| Ok here we go: Table is a list of rows. To access a row is O(N) assuming perfect B-Tree. To access an element in an array is O(M) therefore to access an element of an array in a row is O(N*M) as you have to materialize the entire page that the array is in from disk. That array could be larger than a page which leads to more problems. GIN is a possibility but the array elements are ordered which is overhead (they are a list, not a relational set) therefore there is a condition there if you want to reference by index which is the primary point of arrays. If not, you should use a set if they aren't ordered which means you should probably use a table and join anyway. Fundamentally membership is a set relation, not a list relation. The order of the tags is not important.
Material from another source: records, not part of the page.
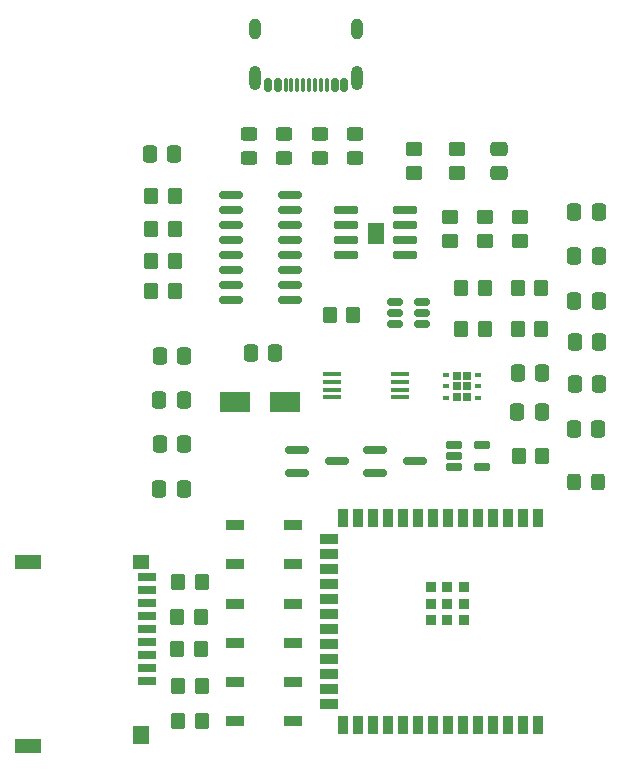
<source format=gbr>
%TF.GenerationSoftware,KiCad,Pcbnew,9.0.6*%
%TF.CreationDate,2026-01-19T20:12:22+07:00*%
%TF.ProjectId,ESP32S3_MOD_DEV,45535033-3253-4335-9f4d-4f445f444556,rev?*%
%TF.SameCoordinates,Original*%
%TF.FileFunction,Paste,Top*%
%TF.FilePolarity,Positive*%
%FSLAX46Y46*%
G04 Gerber Fmt 4.6, Leading zero omitted, Abs format (unit mm)*
G04 Created by KiCad (PCBNEW 9.0.6) date 2026-01-19 20:12:22*
%MOMM*%
%LPD*%
G01*
G04 APERTURE LIST*
G04 Aperture macros list*
%AMRoundRect*
0 Rectangle with rounded corners*
0 $1 Rounding radius*
0 $2 $3 $4 $5 $6 $7 $8 $9 X,Y pos of 4 corners*
0 Add a 4 corners polygon primitive as box body*
4,1,4,$2,$3,$4,$5,$6,$7,$8,$9,$2,$3,0*
0 Add four circle primitives for the rounded corners*
1,1,$1+$1,$2,$3*
1,1,$1+$1,$4,$5*
1,1,$1+$1,$6,$7*
1,1,$1+$1,$8,$9*
0 Add four rect primitives between the rounded corners*
20,1,$1+$1,$2,$3,$4,$5,0*
20,1,$1+$1,$4,$5,$6,$7,0*
20,1,$1+$1,$6,$7,$8,$9,0*
20,1,$1+$1,$8,$9,$2,$3,0*%
G04 Aperture macros list end*
%ADD10C,0.010000*%
%ADD11R,1.400000X1.200000*%
%ADD12R,2.200000X1.200000*%
%ADD13R,1.400000X1.600000*%
%ADD14R,1.600000X0.700000*%
%ADD15RoundRect,0.250000X-0.350000X-0.450000X0.350000X-0.450000X0.350000X0.450000X-0.350000X0.450000X0*%
%ADD16RoundRect,0.250000X0.450000X-0.350000X0.450000X0.350000X-0.450000X0.350000X-0.450000X-0.350000X0*%
%ADD17RoundRect,0.045000X-0.630000X-0.255000X0.630000X-0.255000X0.630000X0.255000X-0.630000X0.255000X0*%
%ADD18RoundRect,0.150000X-0.512500X-0.150000X0.512500X-0.150000X0.512500X0.150000X-0.512500X0.150000X0*%
%ADD19RoundRect,0.150000X0.150000X0.425000X-0.150000X0.425000X-0.150000X-0.425000X0.150000X-0.425000X0*%
%ADD20RoundRect,0.075000X0.075000X0.500000X-0.075000X0.500000X-0.075000X-0.500000X0.075000X-0.500000X0*%
%ADD21O,1.000000X2.100000*%
%ADD22O,1.000000X1.800000*%
%ADD23RoundRect,0.075000X-0.910000X-0.225000X0.910000X-0.225000X0.910000X0.225000X-0.910000X0.225000X0*%
%ADD24RoundRect,0.250000X0.450000X-0.325000X0.450000X0.325000X-0.450000X0.325000X-0.450000X-0.325000X0*%
%ADD25RoundRect,0.250000X-0.337500X-0.475000X0.337500X-0.475000X0.337500X0.475000X-0.337500X0.475000X0*%
%ADD26RoundRect,0.250000X0.325000X0.450000X-0.325000X0.450000X-0.325000X-0.450000X0.325000X-0.450000X0*%
%ADD27RoundRect,0.090000X-0.660000X-0.360000X0.660000X-0.360000X0.660000X0.360000X-0.660000X0.360000X0*%
%ADD28RoundRect,0.050000X-0.730000X-0.150000X0.730000X-0.150000X0.730000X0.150000X-0.730000X0.150000X0*%
%ADD29R,0.900000X1.500000*%
%ADD30R,1.500000X0.900000*%
%ADD31R,0.900000X0.900000*%
%ADD32RoundRect,0.150000X-0.825000X-0.150000X0.825000X-0.150000X0.825000X0.150000X-0.825000X0.150000X0*%
%ADD33RoundRect,0.250000X0.475000X-0.337500X0.475000X0.337500X-0.475000X0.337500X-0.475000X-0.337500X0*%
%ADD34R,0.660000X0.730000*%
%ADD35R,0.630000X0.450000*%
%ADD36RoundRect,0.175000X-0.825000X-0.175000X0.825000X-0.175000X0.825000X0.175000X-0.825000X0.175000X0*%
%ADD37R,2.500000X1.700000*%
%ADD38RoundRect,0.250000X-0.450000X0.350000X-0.450000X-0.350000X0.450000X-0.350000X0.450000X0.350000X0*%
G04 APERTURE END LIST*
D10*
%TO.C,U2*%
X113620000Y-60665000D02*
X112330000Y-60665000D01*
X112330000Y-59025000D01*
X113620000Y-59025000D01*
X113620000Y-60665000D01*
G36*
X113620000Y-60665000D02*
G01*
X112330000Y-60665000D01*
X112330000Y-59025000D01*
X113620000Y-59025000D01*
X113620000Y-60665000D01*
G37*
%TD*%
D11*
%TO.C,J7*%
X93137455Y-87750032D03*
D12*
X83537455Y-87750032D03*
D13*
X93137455Y-102350032D03*
D12*
X83537455Y-103250032D03*
D14*
X93637455Y-88950032D03*
X93637455Y-90050032D03*
X93637455Y-91150032D03*
X93637455Y-92250032D03*
X93637455Y-93350032D03*
X93637455Y-94450032D03*
X93637455Y-95550032D03*
X93637455Y-96650032D03*
X93637455Y-97750032D03*
%TD*%
D15*
%TO.C,R16*%
X96250000Y-98250000D03*
X98250000Y-98250000D03*
%TD*%
D16*
%TO.C,R1*%
X119250000Y-60500000D03*
X119250000Y-58500000D03*
%TD*%
D17*
%TO.C,U6*%
X119630000Y-77800000D03*
X119630000Y-78750000D03*
X119630000Y-79700000D03*
X122000000Y-79700000D03*
X122000000Y-77800000D03*
%TD*%
D16*
%TO.C,R19*%
X119900000Y-54750000D03*
X119900000Y-52750000D03*
%TD*%
D18*
%TO.C,U3*%
X114625000Y-65700000D03*
X114625000Y-66650000D03*
X114625000Y-67600000D03*
X116900000Y-67600000D03*
X116900000Y-66650000D03*
X116900000Y-65700000D03*
%TD*%
D19*
%TO.C,J2*%
X110310000Y-47325000D03*
X109510000Y-47325000D03*
D20*
X108360000Y-47325000D03*
X107360000Y-47325000D03*
X106860000Y-47325000D03*
X105860000Y-47325000D03*
D19*
X104710000Y-47325000D03*
X103910000Y-47325000D03*
X103910000Y-47325000D03*
X104710000Y-47325000D03*
D20*
X105360000Y-47325000D03*
X106360000Y-47325000D03*
X107860000Y-47325000D03*
X108860000Y-47325000D03*
D19*
X109510000Y-47325000D03*
X110310000Y-47325000D03*
D21*
X111430000Y-46750000D03*
D22*
X111430000Y-42570000D03*
D21*
X102790000Y-46750000D03*
D22*
X102790000Y-42570000D03*
%TD*%
D23*
%TO.C,U2*%
X110500000Y-57940000D03*
X110500000Y-59210000D03*
X110500000Y-60480000D03*
X110500000Y-61750000D03*
X115450000Y-61750000D03*
X115450000Y-60480000D03*
X115450000Y-59210000D03*
X115450000Y-57940000D03*
%TD*%
D15*
%TO.C,R6*%
X93962500Y-56750000D03*
X95962500Y-56750000D03*
%TD*%
D24*
%TO.C,D1*%
X111250000Y-53500000D03*
X111250000Y-51450000D03*
%TD*%
D25*
%TO.C,C9*%
X125000000Y-71750000D03*
X127075000Y-71750000D03*
%TD*%
D26*
%TO.C,IO2*%
X131825000Y-80900000D03*
X129775000Y-80900000D03*
%TD*%
D15*
%TO.C,R10*%
X125000000Y-64500000D03*
X127000000Y-64500000D03*
%TD*%
D25*
%TO.C,C8*%
X94712500Y-70250000D03*
X96787500Y-70250000D03*
%TD*%
D24*
%TO.C,D4*%
X105250000Y-53500000D03*
X105250000Y-51450000D03*
%TD*%
D27*
%TO.C,D8*%
X101100000Y-97850000D03*
X101100000Y-101150000D03*
X106000000Y-101150000D03*
X106000000Y-97850000D03*
%TD*%
D25*
%TO.C,C15*%
X94675000Y-81500000D03*
X96750000Y-81500000D03*
%TD*%
%TO.C,C3*%
X129825000Y-61800000D03*
X131900000Y-61800000D03*
%TD*%
D15*
%TO.C,R4*%
X109100000Y-66800000D03*
X111100000Y-66800000D03*
%TD*%
D28*
%TO.C,Q3*%
X109320000Y-71825000D03*
X109320000Y-72475000D03*
X109320000Y-73125000D03*
X109320000Y-73775000D03*
X115080000Y-73775000D03*
X115080000Y-73125000D03*
X115080000Y-72475000D03*
X115080000Y-71825000D03*
%TD*%
D25*
%TO.C,C13*%
X94675000Y-74000000D03*
X96750000Y-74000000D03*
%TD*%
%TO.C,C2*%
X129825000Y-58100000D03*
X131900000Y-58100000D03*
%TD*%
D16*
%TO.C,R2*%
X122250000Y-60500000D03*
X122250000Y-58500000D03*
%TD*%
D15*
%TO.C,R7*%
X93962500Y-59500000D03*
X95962500Y-59500000D03*
%TD*%
D25*
%TO.C,C12*%
X129775000Y-76450000D03*
X131850000Y-76450000D03*
%TD*%
%TO.C,C1*%
X93862500Y-53200000D03*
X95937500Y-53200000D03*
%TD*%
%TO.C,C10*%
X129862500Y-69100000D03*
X131937500Y-69100000D03*
%TD*%
D24*
%TO.C,D3*%
X102250000Y-53525000D03*
X102250000Y-51475000D03*
%TD*%
D29*
%TO.C,U1*%
X126760000Y-84000000D03*
X125490000Y-84000000D03*
X124220000Y-84000000D03*
X122950000Y-84000000D03*
X121680000Y-84000000D03*
X120410000Y-84000000D03*
X119140000Y-84000000D03*
X117870000Y-84000000D03*
X116600000Y-84000000D03*
X115330000Y-84000000D03*
X114060000Y-84000000D03*
X112790000Y-84000000D03*
X111520000Y-84000000D03*
X110250000Y-84000000D03*
D30*
X109000000Y-85765000D03*
X109000000Y-87035000D03*
X109000000Y-88305000D03*
X109000000Y-89575000D03*
X109000000Y-90845000D03*
X109000000Y-92115000D03*
X109000000Y-93385000D03*
X109000000Y-94655000D03*
X109000000Y-95925000D03*
X109000000Y-97195000D03*
X109000000Y-98465000D03*
X109000000Y-99735000D03*
D29*
X110250000Y-101500000D03*
X111520000Y-101500000D03*
X112790000Y-101500000D03*
X114060000Y-101500000D03*
X115330000Y-101500000D03*
X116600000Y-101500000D03*
X117870000Y-101500000D03*
X119140000Y-101500000D03*
X120410000Y-101500000D03*
X121680000Y-101500000D03*
X122950000Y-101500000D03*
X124220000Y-101500000D03*
X125490000Y-101500000D03*
X126760000Y-101500000D03*
D31*
X120440000Y-89850000D03*
X119040000Y-89850000D03*
X117640000Y-89850000D03*
X117640000Y-89850000D03*
X120440000Y-91250000D03*
X120440000Y-91250000D03*
X119040000Y-91250000D03*
X117640000Y-91250000D03*
X120440000Y-92650000D03*
X119040000Y-92650000D03*
X117640000Y-92650000D03*
%TD*%
D32*
%TO.C,U5*%
X100750000Y-56630000D03*
X100750000Y-57900000D03*
X100750000Y-59170000D03*
X100750000Y-60440000D03*
X100750000Y-61710000D03*
X100750000Y-62980000D03*
X100750000Y-64250000D03*
X100750000Y-65520000D03*
X105700000Y-65520000D03*
X105700000Y-64250000D03*
X105700000Y-62980000D03*
X105700000Y-61710000D03*
X105700000Y-60440000D03*
X105700000Y-59170000D03*
X105700000Y-57900000D03*
X105700000Y-56630000D03*
%TD*%
D33*
%TO.C,C5*%
X123400000Y-54787500D03*
X123400000Y-52712500D03*
%TD*%
D25*
%TO.C,C7*%
X124962500Y-75000000D03*
X127037500Y-75000000D03*
%TD*%
D34*
%TO.C,U4*%
X119900000Y-71968000D03*
X119900000Y-72834000D03*
X119900000Y-73700000D03*
X120750000Y-71968000D03*
X120750000Y-72834000D03*
X120750000Y-73700000D03*
D35*
X118985000Y-71884000D03*
X118985000Y-72834000D03*
X118985000Y-73784000D03*
X121665000Y-73784000D03*
X121665000Y-72834000D03*
X121665000Y-71884000D03*
%TD*%
D36*
%TO.C,Q2*%
X112900000Y-78250000D03*
X112900000Y-80150000D03*
X116300000Y-79200000D03*
%TD*%
D15*
%TO.C,R11*%
X120250000Y-68000000D03*
X122250000Y-68000000D03*
%TD*%
%TO.C,R5*%
X125000000Y-68000000D03*
X127000000Y-68000000D03*
%TD*%
%TO.C,R13*%
X96250000Y-89400000D03*
X98250000Y-89400000D03*
%TD*%
D25*
%TO.C,C11*%
X129862500Y-72600000D03*
X131937500Y-72600000D03*
%TD*%
D15*
%TO.C,R20*%
X125100000Y-78700000D03*
X127100000Y-78700000D03*
%TD*%
D24*
%TO.C,D5*%
X108250000Y-53500000D03*
X108250000Y-51450000D03*
%TD*%
D25*
%TO.C,C14*%
X94712500Y-77750000D03*
X96787500Y-77750000D03*
%TD*%
D15*
%TO.C,R15*%
X96200000Y-92400000D03*
X98200000Y-92400000D03*
%TD*%
D27*
%TO.C,D7*%
X101100000Y-91230000D03*
X101100000Y-94530000D03*
X106000000Y-94530000D03*
X106000000Y-91230000D03*
%TD*%
D25*
%TO.C,C6*%
X102425000Y-70000000D03*
X104500000Y-70000000D03*
%TD*%
D37*
%TO.C,VBUS*%
X105350000Y-74200000D03*
X101100000Y-74150000D03*
%TD*%
D25*
%TO.C,C4*%
X129825000Y-65600000D03*
X131900000Y-65600000D03*
%TD*%
D27*
%TO.C,D2*%
X101050000Y-84600000D03*
X101050000Y-87900000D03*
X105950000Y-87900000D03*
X105950000Y-84600000D03*
%TD*%
D36*
%TO.C,Q1*%
X106300000Y-78250000D03*
X106300000Y-80150000D03*
X109700000Y-79200000D03*
%TD*%
D15*
%TO.C,R8*%
X93962500Y-62250000D03*
X95962500Y-62250000D03*
%TD*%
D16*
%TO.C,R3*%
X125250000Y-60500000D03*
X125250000Y-58500000D03*
%TD*%
D15*
%TO.C,R9*%
X93962500Y-64750000D03*
X95962500Y-64750000D03*
%TD*%
%TO.C,R17*%
X96250000Y-101200000D03*
X98250000Y-101200000D03*
%TD*%
D38*
%TO.C,R18*%
X116250000Y-52750000D03*
X116250000Y-54750000D03*
%TD*%
D15*
%TO.C,R12*%
X120250000Y-64500000D03*
X122250000Y-64500000D03*
%TD*%
%TO.C,R14*%
X96200000Y-95100000D03*
X98200000Y-95100000D03*
%TD*%
M02*

</source>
Pain = PgSQL documentation 8.14.3 which references indices of arrays directly in a where clause. A string - I wouldn't do string manipulation anyway in a where clause. A date - that's a number which you can apply relops to easily. The optimiser will most likely be better at retrieving and caching data based on a join condition versus column contents. |
I guess that's the thing: why would you want to access array elements? What business problem is that solving?
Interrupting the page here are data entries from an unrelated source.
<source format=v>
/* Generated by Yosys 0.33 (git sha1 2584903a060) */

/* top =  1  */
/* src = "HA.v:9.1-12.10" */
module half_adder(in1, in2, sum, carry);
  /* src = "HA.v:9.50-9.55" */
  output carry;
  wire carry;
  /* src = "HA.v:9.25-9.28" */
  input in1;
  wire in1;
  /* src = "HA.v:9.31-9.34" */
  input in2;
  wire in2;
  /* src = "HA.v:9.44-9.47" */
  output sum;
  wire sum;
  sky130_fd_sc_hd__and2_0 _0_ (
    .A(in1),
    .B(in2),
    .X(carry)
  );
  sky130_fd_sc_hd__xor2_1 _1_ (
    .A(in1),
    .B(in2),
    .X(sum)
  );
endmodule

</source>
"there is a condition there if you want to reference by index which is the primary point of arrays"
In this example, he's using an array more like a set. I don't think he intends for a tag at index 17 to mean something different than a tag of the same value at index 3.
I agree that postgresql should probably have a good "set" datatype, but at this time it does not and arrays are a reasonable way to implement sets in a lot of cases.
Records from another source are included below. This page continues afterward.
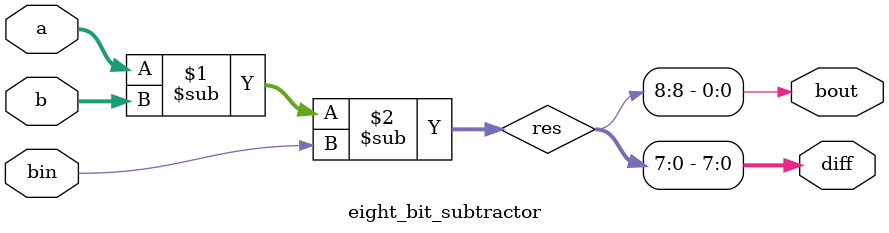
<source format=v>
module eight_bit_subtractor(input [7:0] a, b, input bin, output [7:0] diff, output bout);
	wire [8:0] res;

	assign res = a - b - bin;

	assign diff = res[7:0];

	assign bout = res[8];

endmodule

</source>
For instance, GIN allows fast searches on queries like "find the arrays that contain element 'X'". That's more like a set operation.
"The optimiser will most likely be better at retrieving and caching data based on a join condition versus column contents."
There are probably some cases where it's better and some where it's worse. Postgres does keep track of stats for array elements in addition to the arrays themselves, so it's not obvious to me that using a separate table would improve matters.